Mais leur absence peut aussi donner lieu à des interprétations erronées, à des récupérations politiciennes ou à des discours anxiogènes… alimentant le sentiment d’insécurité ! Le DDSP consent seulement à indiquer que grâce au Quartier de reconquête, Bordeaux-Maritime (Chantecrit, Aubiers, Ginko, port de la Lune et Bacalan) ne représentait plus que 10,5% de la délinquance totale de la commune de Bordeaux, contre 15% en février 2018.

C’est le résultat d’efforts de l’expérience QRR pour augmenter le nombre d’agents (15 policiers supplémentaires), l’amplitude horaire des patrouilles, ou en mettant en place un « délégué police-population ». Elles permettent aussi de faire simplement face aux problèmes de voisinage – Patrick Mairesse compare ainsi le décalage entre les néo-bordelais de Ginko ou des Bassins à flot découvrant les quartiers populaires des Aubiers ou de Bacalan, avec les néo-ruraux voulant faire taire le coq du voisin…

Plus de chariots que de rodéos ce mercredi au Lidl de Bacalan (SB/Rue89 Bordeaux)

« Loin des violences urbaines »

Mais Patricia, agent d’entretien de 59 ans habitant seule à Claveau, n’a pas vu la différence, elle qui dit avoir appelé en vain plusieurs fois la police à cause du « bazar des jeunes » devant chez elle. Sur la dizaine d’habitants de Bacalan avec lesquels nous avons discuté, elle est la seule à se plaindre de la sécurité, surtout à cause des injures et du barbecue de son voisin, et de la peur d’être agressée en rentrant tard le soir. Elle aimerait partir « mais n’a pas les moyens » de quitter ce quartier où elle vit depuis 30 ans.

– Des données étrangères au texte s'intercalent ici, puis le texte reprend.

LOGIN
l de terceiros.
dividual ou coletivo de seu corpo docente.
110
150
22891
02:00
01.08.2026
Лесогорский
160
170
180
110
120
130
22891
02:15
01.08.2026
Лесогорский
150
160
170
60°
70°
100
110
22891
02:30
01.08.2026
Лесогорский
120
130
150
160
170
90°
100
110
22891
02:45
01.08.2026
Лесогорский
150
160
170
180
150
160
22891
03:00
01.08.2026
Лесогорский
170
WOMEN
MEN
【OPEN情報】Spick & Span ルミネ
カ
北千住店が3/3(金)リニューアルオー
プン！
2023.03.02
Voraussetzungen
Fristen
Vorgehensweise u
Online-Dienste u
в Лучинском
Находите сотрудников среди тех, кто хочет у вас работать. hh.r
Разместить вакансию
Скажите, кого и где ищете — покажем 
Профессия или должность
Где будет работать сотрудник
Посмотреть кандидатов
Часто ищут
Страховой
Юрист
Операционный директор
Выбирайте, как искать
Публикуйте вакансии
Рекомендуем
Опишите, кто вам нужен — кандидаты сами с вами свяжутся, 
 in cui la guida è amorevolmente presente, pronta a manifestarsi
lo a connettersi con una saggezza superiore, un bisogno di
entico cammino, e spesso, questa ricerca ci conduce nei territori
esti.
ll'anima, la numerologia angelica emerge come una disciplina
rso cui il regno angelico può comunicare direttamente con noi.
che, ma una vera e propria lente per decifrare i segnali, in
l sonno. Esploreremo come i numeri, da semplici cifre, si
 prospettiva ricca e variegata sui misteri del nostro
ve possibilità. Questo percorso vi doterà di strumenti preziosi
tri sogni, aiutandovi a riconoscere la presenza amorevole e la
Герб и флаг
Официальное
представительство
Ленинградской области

« Je ne déménagerai jamais, glisse au contraire Béatrice, bibliothécaire de 46 ans installée depuis 20 ans dans des HLM de Bacalan. J’adore sa mixité, et sa convivialité. Même les petits délinquants connaissent tout le monde et peuvent se rendre utile ! Le problème vient surtout des bandes de jeunes désœuvrés pendant les vacances, parfois ça tourne mal entre eux. »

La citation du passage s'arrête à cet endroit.